My thoughts regarding Twilight

"Twilight is comparable to a chocolate turtle. She is covered with a rich layer of bitter sweet character, and is filled with golden caramel, but you have to look out for the nuttiness in her."

Welcome to the Twilight Zone

My grandparents say that the first four words I spoke were as follows; dada, momma, capitol, and horse. I was infatuated with horses from a young age, and never grew out of it. One of my life goals was to own a horse, and when I turned 15 I made my dream come true and purchased my horse Twilight. In appearance Twilight looks like a beautiful black bay mare who has Saddlebred, Shire and Thoroughbred breeding, but she is so much more than that. Behind her brown eyes is a crazy stubborn , fiery, wild black lassie. . . whom I adore and consider to be my soul mate. This is a blog all about Twilight and how she has altered my life for the better. . .more or less. Welcome to the Twilight Zone!



Sunday, June 20, 2010

Prologue

It is hard to say where the hands of fate started to direct Twilight and I towards each other. I could have been when I moved to Idaho five and a half years ago, or it could have simply been the works of random circumstance. I don't know and honestly I don't ever want to. I'm a hopeless romantic and would like to think that destiny guided us together. But chances are we just happened to collide in the midst of the storm of life.


When I was 14 years old I began to struggle with depression, which worsened over time. I stopped eating and began to lose weight rapidly, till I was considered anorexic, even though I did not have an eating disorder. My skin became ashen, and I began to lose my long dark hair. But I did not care, I was trapped in the waves of depression and did not notice my body was shutting down. Every day I wished for my life to end, for the opportunity to close my eyes and die. The world was frozen in a cold mist that fogged over my mind and weighed me down. I slept endlessly and had difficulty waking up each morning.


School was a painful blur that I was barely coherent for. My grade started slipping and my teachers began dropping subtle hints that they knew something was wrong.



I suffered through visiting specialist for my multiple problems 4 specialist per week, a psychiatrist, psychologist, dietitian and pediatrician . Each one was monotonous, and prodding, which left my emotions raw and tender. I became reclusive and closed in upon myself pulling in the threads of my quickly unraveling world, there were to many lose threads and ends in my life and I became hopelessly entangled in the snarling knot that was my reality. Eventually I got to the point where I could not force myself to get out of bed. Sleeping days away and not caring, and almost enjoying the oblivion I had fallen into. I had reached the breaking point, my life was officially shattered. I was institutionalized for over a month, living with other teenagers who had problems similar to my own. I slowly started to climb out of the hole of depression. Shortly after I turned 15 I was released.

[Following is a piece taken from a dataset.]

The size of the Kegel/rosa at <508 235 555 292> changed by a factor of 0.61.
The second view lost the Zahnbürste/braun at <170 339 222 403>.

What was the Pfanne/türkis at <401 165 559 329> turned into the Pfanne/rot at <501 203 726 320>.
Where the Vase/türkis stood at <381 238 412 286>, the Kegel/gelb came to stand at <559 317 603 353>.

It was difficult to relearn the motions of life after a month of life on hold. Everything felt awkward and empty. I was constantly paranoid believing people were staring at me and that they somehow knew I had been hospitalized. However, there was relief in returning to the real world, because in the real world there were horses.

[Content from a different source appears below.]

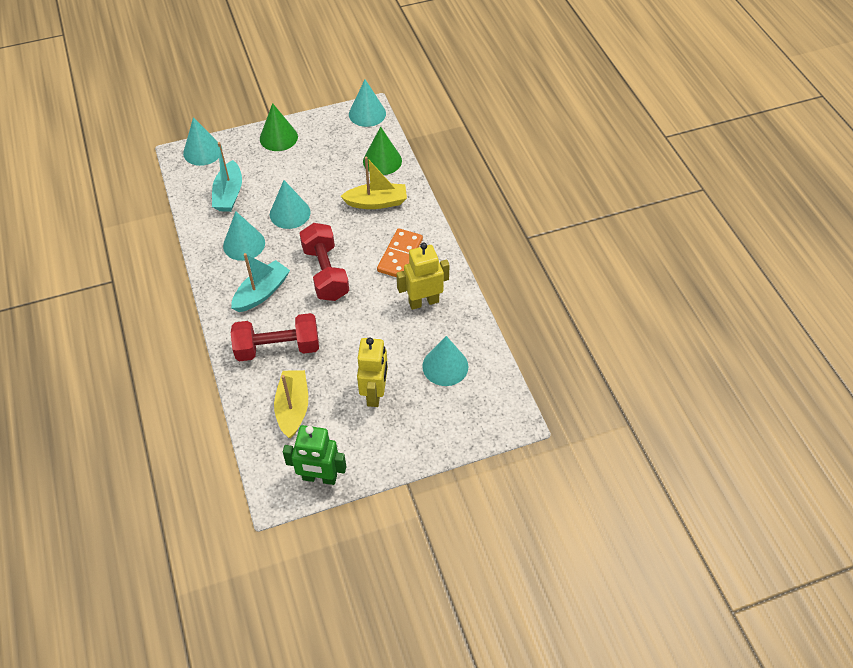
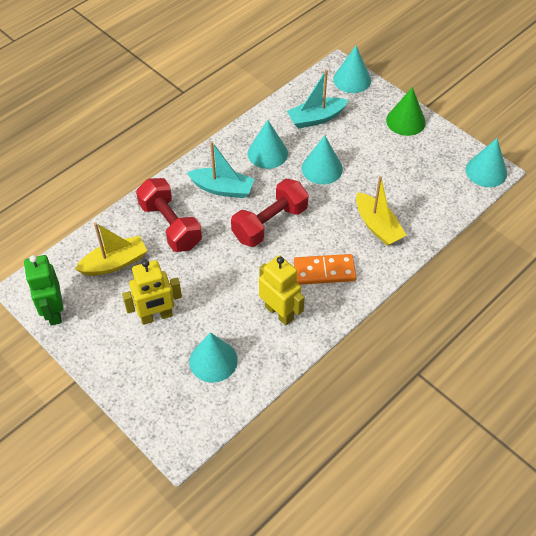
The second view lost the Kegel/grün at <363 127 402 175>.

I have been riding horse sporadically since I was 4 years old, at a variety of places from elegant stables, to old half barns with bleached wood fences. And I have ridden a wide spectrum of horses from a retired thoroughbred to an irritable strawberry roan mustang altering between English and Western riding. I'm certainly not a flawless rider, but I can hold my own. I have had my fair share of run away horses and painful falls.


Horses have always been a powerful influence in my life. Its a delightful addiction. The smell of sweet hay, the must of horse sweat and dust, and the occasional haunting neigh and methodical crunch of shod hooves on gravel. It is a harmony, familiar and comforting. I was very lucky when I moved to Idaho form my home in Utah I did not need to withdrawal myself from the world of horses, if anything I waded in deeper.